Annotated scene photographs

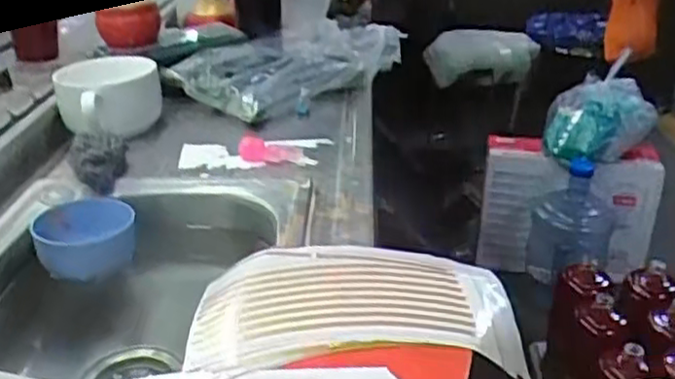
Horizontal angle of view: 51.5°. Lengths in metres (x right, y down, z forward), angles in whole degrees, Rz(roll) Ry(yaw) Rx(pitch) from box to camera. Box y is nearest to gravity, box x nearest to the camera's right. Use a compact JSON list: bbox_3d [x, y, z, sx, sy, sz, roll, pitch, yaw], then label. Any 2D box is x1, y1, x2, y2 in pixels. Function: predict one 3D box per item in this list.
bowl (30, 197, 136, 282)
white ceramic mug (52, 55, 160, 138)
[{"bbox_3d":[-0.286,0.057,0.800,0.112,0.062,0.098,-7,28,-16],"label":"bowl"},{"bbox_3d":[-0.315,-0.133,0.973,0.140,0.083,0.126,-12,28,-20],"label":"white ceramic mug"}]

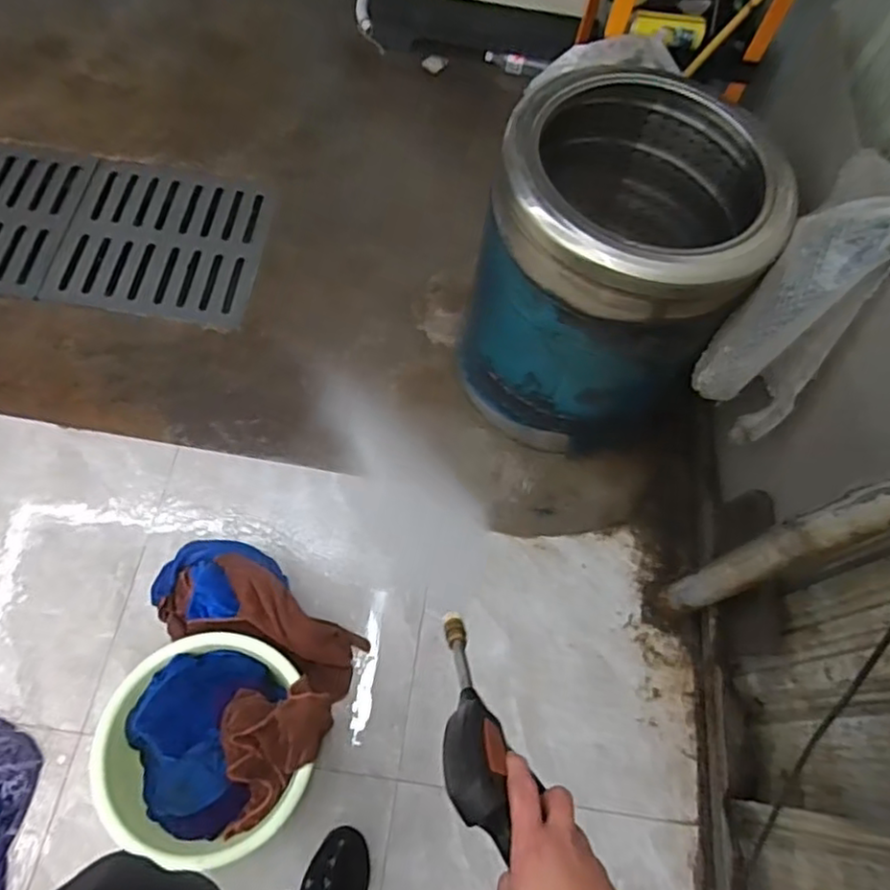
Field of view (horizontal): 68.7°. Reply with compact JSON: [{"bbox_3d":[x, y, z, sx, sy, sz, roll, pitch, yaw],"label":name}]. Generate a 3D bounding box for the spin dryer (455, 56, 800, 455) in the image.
[{"bbox_3d":[0.328,-0.296,1.298,0.438,0.626,0.474,0,64,0],"label":"spin dryer"}]

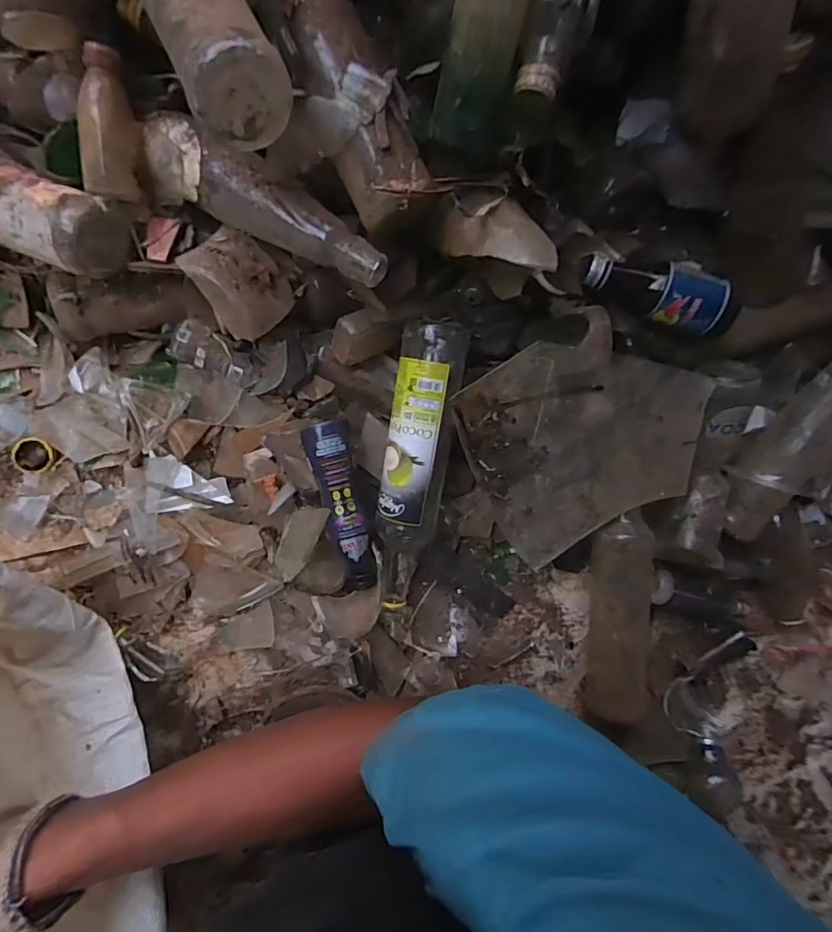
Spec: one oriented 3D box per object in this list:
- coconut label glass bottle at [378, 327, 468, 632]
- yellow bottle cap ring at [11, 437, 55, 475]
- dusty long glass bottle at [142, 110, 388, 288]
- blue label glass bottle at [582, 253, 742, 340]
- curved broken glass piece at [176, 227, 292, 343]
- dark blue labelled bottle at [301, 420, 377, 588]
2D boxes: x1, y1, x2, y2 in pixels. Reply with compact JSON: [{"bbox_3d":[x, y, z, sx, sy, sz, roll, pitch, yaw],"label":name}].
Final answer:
[{"bbox_3d":[-0.002,0.011,0.470,0.060,0.052,0.281,7,105,-9],"label":"coconut label glass bottle"},{"bbox_3d":[-0.361,-0.010,0.474,0.038,0.007,0.035,0,88,-10],"label":"yellow bottle cap ring"},{"bbox_3d":[-0.117,-0.208,0.414,0.212,0.060,0.058,30,109,3],"label":"dusty long glass bottle"},{"bbox_3d":[0.216,-0.155,0.445,0.131,0.044,0.045,20,85,8],"label":"blue label glass bottle"},{"bbox_3d":[-0.155,-0.162,0.444,0.065,0.026,0.085,-38,95,-11],"label":"curved broken glass piece"},{"bbox_3d":[-0.070,0.040,0.470,0.043,0.033,0.158,-11,90,-12],"label":"dark blue labelled bottle"}]

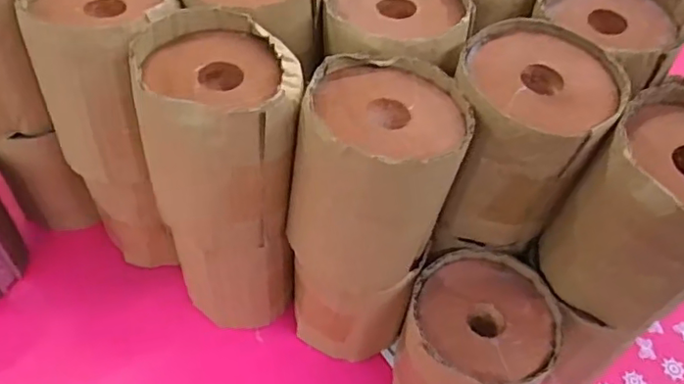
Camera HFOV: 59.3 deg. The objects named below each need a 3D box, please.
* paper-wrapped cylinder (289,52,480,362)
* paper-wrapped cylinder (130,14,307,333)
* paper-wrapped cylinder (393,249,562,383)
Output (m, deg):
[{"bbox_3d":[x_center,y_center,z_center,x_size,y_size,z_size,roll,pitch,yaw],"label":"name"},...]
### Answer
[{"bbox_3d":[0.014,0.022,0.371,0.083,0.211,0.090,12,52,4],"label":"paper-wrapped cylinder"},{"bbox_3d":[-0.069,0.000,0.379,0.076,0.215,0.085,-3,53,-9],"label":"paper-wrapped cylinder"},{"bbox_3d":[0.078,0.103,0.384,0.082,0.105,0.088,3,52,-4],"label":"paper-wrapped cylinder"}]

WHAT IS EXPECTED: Repeat the records word for word, skipping pictures.

WRITTEN SOLUTION:
Horizontal angle of view: 51.5°. Lengths in metres (x right, y down, z forward), angles in whole degrees, Rz(roll) Ry(yaw) Rx(pitch) from box to camera. Box y is nearest to gravity, box x nearest to the camera's right. Use a compact JSON list: bbox_3d [x, y, z, sx, sy, sz, roll, pitch, yaw], then label. Any 2D box is x1, y1, x2, y2 in pixels. Function: predict one 3D box per item in this list.
bowl (30, 197, 136, 282)
white ceramic mug (52, 55, 160, 138)
[{"bbox_3d":[-0.286,0.057,0.800,0.112,0.062,0.098,-7,28,-16],"label":"bowl"},{"bbox_3d":[-0.315,-0.133,0.973,0.140,0.083,0.126,-12,28,-20],"label":"white ceramic mug"}]

Field of view (horizontal): 68.7°. Reply with compact JSON: [{"bbox_3d":[x, y, z, sx, sy, sz, roll, pitch, yaw],"label":name}]. Generate a 3D bounding box for the spin dryer (455, 56, 800, 455) in the image.
[{"bbox_3d":[0.328,-0.296,1.298,0.438,0.626,0.474,0,64,0],"label":"spin dryer"}]

Spec: one oriented 3D box per object in this list:
- coconut label glass bottle at [378, 327, 468, 632]
- yellow bottle cap ring at [11, 437, 55, 475]
- dusty long glass bottle at [142, 110, 388, 288]
- blue label glass bottle at [582, 253, 742, 340]
- curved broken glass piece at [176, 227, 292, 343]
- dark blue labelled bottle at [301, 420, 377, 588]
2D boxes: x1, y1, x2, y2 in pixels. Reply with compact JSON: [{"bbox_3d":[x, y, z, sx, sy, sz, roll, pitch, yaw],"label":name}].
Final answer:
[{"bbox_3d":[-0.002,0.011,0.470,0.060,0.052,0.281,7,105,-9],"label":"coconut label glass bottle"},{"bbox_3d":[-0.361,-0.010,0.474,0.038,0.007,0.035,0,88,-10],"label":"yellow bottle cap ring"},{"bbox_3d":[-0.117,-0.208,0.414,0.212,0.060,0.058,30,109,3],"label":"dusty long glass bottle"},{"bbox_3d":[0.216,-0.155,0.445,0.131,0.044,0.045,20,85,8],"label":"blue label glass bottle"},{"bbox_3d":[-0.155,-0.162,0.444,0.065,0.026,0.085,-38,95,-11],"label":"curved broken glass piece"},{"bbox_3d":[-0.070,0.040,0.470,0.043,0.033,0.158,-11,90,-12],"label":"dark blue labelled bottle"}]

Camera HFOV: 59.3 deg. The objects named below each need a 3D box, please.
* paper-wrapped cylinder (289,52,480,362)
* paper-wrapped cylinder (130,14,307,333)
* paper-wrapped cylinder (393,249,562,383)
Output (m, deg):
[{"bbox_3d":[x_center,y_center,z_center,x_size,y_size,z_size,roll,pitch,yaw],"label":"name"},...]
### Answer
[{"bbox_3d":[0.014,0.022,0.371,0.083,0.211,0.090,12,52,4],"label":"paper-wrapped cylinder"},{"bbox_3d":[-0.069,0.000,0.379,0.076,0.215,0.085,-3,53,-9],"label":"paper-wrapped cylinder"},{"bbox_3d":[0.078,0.103,0.384,0.082,0.105,0.088,3,52,-4],"label":"paper-wrapped cylinder"}]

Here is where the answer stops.